Exercise 1: In the passage on soil and fertility, what constituents must all wheat-growing soils contain?

But again, there is no doubt that certain natural powers must exist in land before produce can be obtained from it. Neither corn, nor grass, nor roots, which directly or indirectly form the food of man, will grow on the surface of a rock, or on soils whose chemical properties render them incapable of sustaining vegetation, nor, except partially, on such soils as those whose vegetative constituents are defective. Beyond the conditions that cultivable land must be pulverized and watered, in order that plants may get root and grow, it is necessary that they should also contain certain other constituents which are not found naturally in air and water. Thus, for example, all wheat-growing soils must contain potash, phosphorus, iron, manganese, and sulphur, to judge from the analysis of the grain. These constituents exist in various degrees in various soils, and are supplied in various proportions of sufficiency and solubility by those soils which possess them.

So again, though heat and light and water are generally distributed over the surface of the earth, the extent of their distribution may variably affect the productive powers of the soil. Excessive heat, joined to excessive moisture, is peculiarly favourable to vegetable growth. But it is unfriendly to human life, and these natural forces are therefore, in so far as man cannot live under their influence, of no economical value. But they are also unfavourable to the growth of the most valuable kinds of human food. The best wheat, as a rule, is grown close to the margin of those climates in which it will not grow at all, and becomes inferior the more southerly the soil on which it is cultivated. Fertility, to constitute an economical quantity, must be capable of appropriation and be appropriated.

Input data:
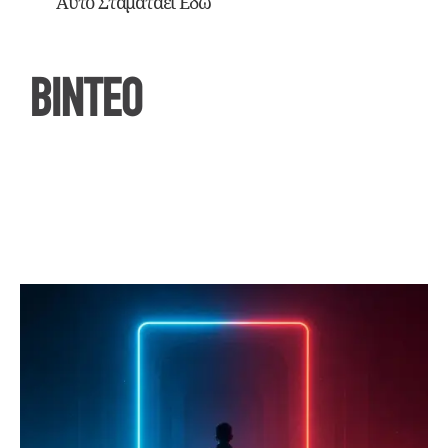
Αυτό Σταματάει Εδώ
ΒΙΝΤΕΟ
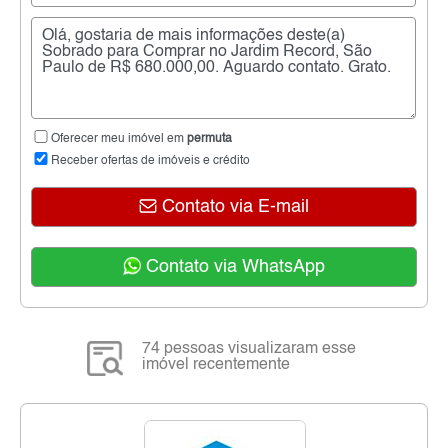
Oferecer meu imóvel em
permuta
Receber ofertas de imóveis e crédito
Contato via E-mail
Contato via WhatsApp
74 pessoas visualizaram esse
imóvel recentemente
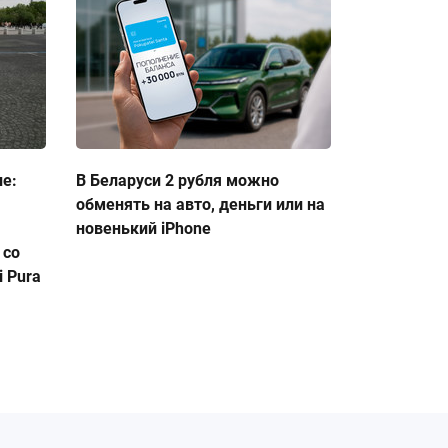
ие:
В Беларуси 2 рубля можно
обменять на авто, деньги или на
новенький iPhone
 со
 Pura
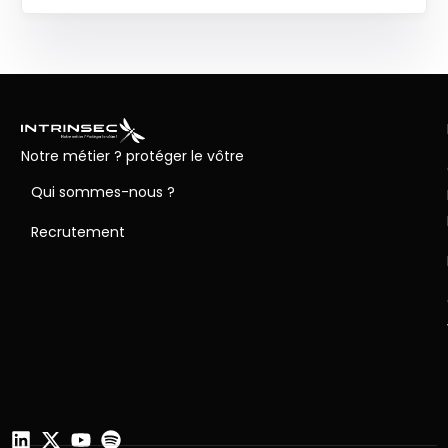
Notre métier ? protéger le vôtre
Qui sommes-nous ?
Recrutement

Exercise 2: Please render the lines of the records as a JSON list of strings, one string per line, with blank lines omitted. Cover only the lines from the one containing "Notre métier ? protéger le vôtre" through the end of the records, inclusive.

Response 1: Potash, phosphorus, iron, manganese, and sulphur.

Response 2:
[
  "Notre métier ? protéger le vôtre",
  "Qui sommes-nous ?",
  "Recrutement"
]